I am reading about the Hotelling $T^2$ test (*A primer of multivariate statistic s by Richard J. Harris*). It says here that the test can be seen as creating a linear combination of your variables and then obtaining the set of coefficients that maximizes the 'combined t radio'.

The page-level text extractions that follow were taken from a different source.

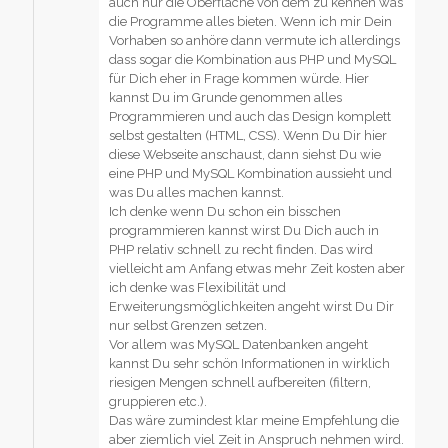
auch nur die Oberfläche von dem zu kennen was
die Programme alles bieten. Wenn ich mir Dein
Vorhaben so anhöre dann vermute ich allerdings
dass sogar die Kombination aus PHP und MySQL
für Dich eher in Frage kommen würde. Hier
kannst Du im Grunde genommen alles
Programmieren und auch das Design komplett
selbst gestalten (HTML, CSS). Wenn Du Dir hier
diese Webseite anschaust, dann siehst Du wie
eine PHP und MySQL Kombination aussieht und
was Du alles machen kannst.
Ich denke wenn Du schon ein bisschen
programmieren kannst wirst Du Dich auch in
PHP relativ schnell zu recht finden. Das wird
vielleicht am Anfang etwas mehr Zeit kosten aber
ich denke was Flexibilität und
Erweiterungsmöglichkeiten angeht wirst Du Dir
nur selbst Grenzen setzen.
Vor allem was MySQL Datenbanken angeht
kannst Du sehr schön Informationen in wirklich
riesigen Mengen schnell aufbereiten (filtern,
gruppieren etc.).
Das wäre zumindest klar meine Empfehlung die
aber ziemlich viel Zeit in Anspruch nehmen wird.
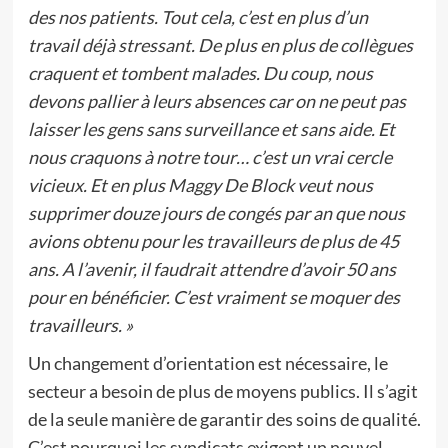
des nos patients. Tout cela, c’est en plus d’un
travail déjà stressant. De plus en plus de collègues
craquent et tombent malades. Du coup, nous
devons pallier à leurs absences car on ne peut pas
laisser les gens sans surveillance et sans aide. Et
nous craquons à notre tour… c’est un vrai cercle
vicieux. Et en plus Maggy De Block veut nous
supprimer douze jours de congés par an que nous
avions obtenu pour les travailleurs de plus de 45
ans. A l’avenir, il faudrait attendre d’avoir 50 ans
pour en bénéficier. C’est vraiment se moquer des
travailleurs. »
Un changement d’orientation est nécessaire, le
secteur a besoin de plus de moyens publics. Il s’agit
de la seule manière de garantir des soins de qualité.
C’est pourquoi les syndicats exigent un nouvel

So I start on the math and I see how the t test is defined as:

$t(a) = \frac{a^T(\overline{X}-\mu_0)}{\sqrt{a^TSa/N}}$

When taking the square of this to get rid of the square root it looks like this:

$t^2(a) = \frac{N[a^T(\overline{X}-\mu_0)]^2}{a^TSa}$

So far so good. Now we formulate an optimization function like this:

$h(a)= N[a^T(\overline{X}-\mu_0)]^2 – \lambda(a^TSa-1) $

So basically the idea here is to maximize $h^2(a)$ subjected to the condition that $a^TSa = 1$. *The lambda term appears as later on the idea is to show that the characteristic root of $NS^{-1}(\overline{X}-\mu_0)(\overline{X}-\mu_0)^T$ is the solution of the optimization problem.*

**Now here comes my question/problem:**

The next thing that is done in this book is to derive $h(a)/da$. When I try to work this out knowing that for a symmetric matrix $A$:

$\frac{\partial x^TAx}{\partial x} = 2x^TA$

I obtain:

$h(a)/da = 2Na^T(\overline{X}-\mu_0)(\overline{X}-\mu_0)^T – 2\lambda a^TS$

However, the book and pretty much everywhere else shows this derivative as:

$h(a)/da = 2N(\overline{X}-\mu_0)(\overline{X}-\mu_0)^Ta – 2\lambda Sa$

What am I doing wrong? I know that $(\overline{X}-\mu_0)(\overline{X}-\mu_0)^T$ is symmetric (product of a matrix by its transpose always is), and also $S$ is symmetric because it is the estimated covariance matrix.

## Best Answer

Both solutions are equivalent; only the presentation changes (row vector in one case, column vector in the other).